# Bobcat Headlights giving me problems!!!!



## Philbilly2

OK, need help on this one.

Machine: 2001 Bobcat 863G
Hours: around 3300hrs

Here is my deal:

My headlights will only turn on and off if they feel that it is a good time for them. You can press the button 1000 times, and only on the 1001st time will the lights turn on. The next time, on the 6th time, they will come on. Next time, 100 pushes.

Here is what I have tried:
Checked the Fuses
Checked the Relays
Swapped the overhead panel out with a known working panel out of another machine

But I can tell you this. The other night, we were moving snow and I had to have the lights, so here is what I did.

I popped out a headlight, took a wire from the 12v+ on the headlight plug of the harness, and applied 12v+ from the battery to it. The other headlight light came on, as soon as I removed the 12v+ the light shut off. So I re-applied the 12v+ to the plug and reached in and pressed the headlight button 2 times. This caused the other light to turn on and the rear lights to turn on. I pluged the light that I had pulled back in and we worked the rest of the night. When it came time to load up, I didn't want the headlights on on the trailer, so I tired to push the button to shut the lights off and they wouldn't even shut off.

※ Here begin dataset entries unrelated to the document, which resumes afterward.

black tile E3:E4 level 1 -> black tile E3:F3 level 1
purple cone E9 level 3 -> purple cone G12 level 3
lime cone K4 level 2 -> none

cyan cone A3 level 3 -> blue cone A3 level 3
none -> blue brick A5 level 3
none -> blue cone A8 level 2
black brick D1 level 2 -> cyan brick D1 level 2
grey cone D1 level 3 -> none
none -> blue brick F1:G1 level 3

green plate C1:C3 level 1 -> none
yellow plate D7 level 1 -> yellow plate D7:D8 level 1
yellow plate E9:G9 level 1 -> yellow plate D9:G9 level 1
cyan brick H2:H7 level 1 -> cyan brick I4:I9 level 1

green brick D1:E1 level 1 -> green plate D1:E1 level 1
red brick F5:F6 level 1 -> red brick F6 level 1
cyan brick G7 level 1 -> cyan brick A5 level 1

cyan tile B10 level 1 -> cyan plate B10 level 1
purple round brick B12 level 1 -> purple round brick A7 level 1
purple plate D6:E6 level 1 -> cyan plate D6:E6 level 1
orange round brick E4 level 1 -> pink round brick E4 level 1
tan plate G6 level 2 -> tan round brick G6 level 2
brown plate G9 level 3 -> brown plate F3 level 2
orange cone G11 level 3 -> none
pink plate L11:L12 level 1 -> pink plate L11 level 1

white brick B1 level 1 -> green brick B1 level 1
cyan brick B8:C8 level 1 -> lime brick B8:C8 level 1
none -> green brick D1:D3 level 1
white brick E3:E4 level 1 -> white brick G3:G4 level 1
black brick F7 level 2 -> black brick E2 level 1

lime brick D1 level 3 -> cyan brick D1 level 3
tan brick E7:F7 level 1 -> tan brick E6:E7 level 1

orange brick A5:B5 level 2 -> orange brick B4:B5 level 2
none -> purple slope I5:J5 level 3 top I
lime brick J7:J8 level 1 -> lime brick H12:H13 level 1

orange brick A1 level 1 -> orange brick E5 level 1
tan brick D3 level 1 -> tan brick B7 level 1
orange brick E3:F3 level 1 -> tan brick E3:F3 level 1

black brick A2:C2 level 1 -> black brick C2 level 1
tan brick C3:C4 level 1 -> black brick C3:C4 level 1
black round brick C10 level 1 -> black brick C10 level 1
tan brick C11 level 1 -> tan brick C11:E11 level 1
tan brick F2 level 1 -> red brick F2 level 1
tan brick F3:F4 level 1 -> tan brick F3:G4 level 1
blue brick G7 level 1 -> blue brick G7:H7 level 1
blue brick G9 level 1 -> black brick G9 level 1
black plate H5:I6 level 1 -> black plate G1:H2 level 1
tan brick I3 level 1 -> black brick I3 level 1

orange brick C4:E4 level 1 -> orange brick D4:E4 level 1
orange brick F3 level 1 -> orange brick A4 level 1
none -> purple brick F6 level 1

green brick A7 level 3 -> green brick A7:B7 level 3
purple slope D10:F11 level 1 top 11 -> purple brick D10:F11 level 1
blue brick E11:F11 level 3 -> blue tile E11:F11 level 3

Now, before I get a bunch of you have a bad 12v+ power to the button responces, I understand that it is most likely that. I have enough knowledge to reverse the power from the battery and back feed the lights to get them on in a pinch. I understand electric. I need a little help figuring out where to even start looking in the loom to find what wire is bad.

And, if it is a bad 12v+ to the switch, why would all the other features like the "bucket positioning" "high flow" "variable and max flow" buttons work just fine??

Any help would be great.


----------



## Omran

check for any corrosion, I had same problem last summer and bobcat dealer found that for me after I west hours trying to fix it on my own.


----------



## paponte

Yes, I would check the connections for either being corroded or loose first. Chances of a wire just going bad are slim, unless they are rubbing or pinched.


----------



## battags

Any update on this old thread? I'm having similar issues.


----------



## Philbilly2

battags;1898670 said:


> Any update on this old thread? I'm having similar issues.


I fixed it by selling the machine and buying a new cat machine.


----------



## miguel22

Philbilly2 said:


> OK, need help on this one.
> 
> Machine: 2001 Bobcat 863G
> Hours: around 3300hrs
> 
> Here is my deal:
> 
> My headlights will only turn on and off if they feel that it is a good time for them. You can press the button 1000 times, and only on the 1001st time will the lights turn on. The next time, on the 6th time, they will come on. Next time, 100 pushes.
> 
> Here is what I have tried:
> Checked the Fuses
> Checked the Relays
> Swapped the overhead panel out with a known working panel out of another machine
> 
> But I can tell you this. The other night, we were moving snow and I had to have the lights, so here is what I did.
> 
> I popped out a headlight, took a wire from the 12v+ on the headlight plug of the harness, and applied 12v+ from the battery to it. The other headlight light came on, as soon as I removed the 12v+ the light shut off. So I re-applied the 12v+ to the plug and reached in and pressed the headlight button 2 times. This caused the other light to turn on and the rear lights to turn on. I pluged the light that I had pulled back in and we worked the rest of the night. When it came time to load up, I didn't want the headlights on on the trailer, so I tired to push the button to shut the lights off and they wouldn't even shut off.
> 
> Now, before I get a bunch of you have a bad 12v+ power to the button responces, I understand that it is most likely that. I have enough knowledge to reverse the power from the battery and back feed the lights to get them on in a pinch. I understand electric. I need a little help figuring out where to even start looking in the loom to find what wire is bad.
> 
> And, if it is a bad 12v+ to the switch, why would all the other features like the "bucket positioning" "high flow" "variable and max flow" buttons work just fine??
> 
> Any help would be great.


My lights will not come on at all. I cannot find any documentation on where the fuses are, can you help?


----------



## Philbilly2

miguel22 said:


> My lights will not come on at all. I cannot find any documentation on where the fuses are, can you help?


Man that was a long time and quite a few machines ago for me... I THINK if I recall correct it is down by your feet. There should be a cover with a few bolts that hold the cover on. 

Don't quote me on that though. I might be thinking of a different machine.


----------



## m_ice

Philbilly2 said:


> Man that was a long time and quite a few machines ago for me... I THINK if I recall correct it is down by your feet. There should be a cover with a few bolts that hold the cover on.
> 
> Don't quote me on that though. I might be thinking of a different machine.


 I believe your correct and it's 2 bolts holding cover on


----------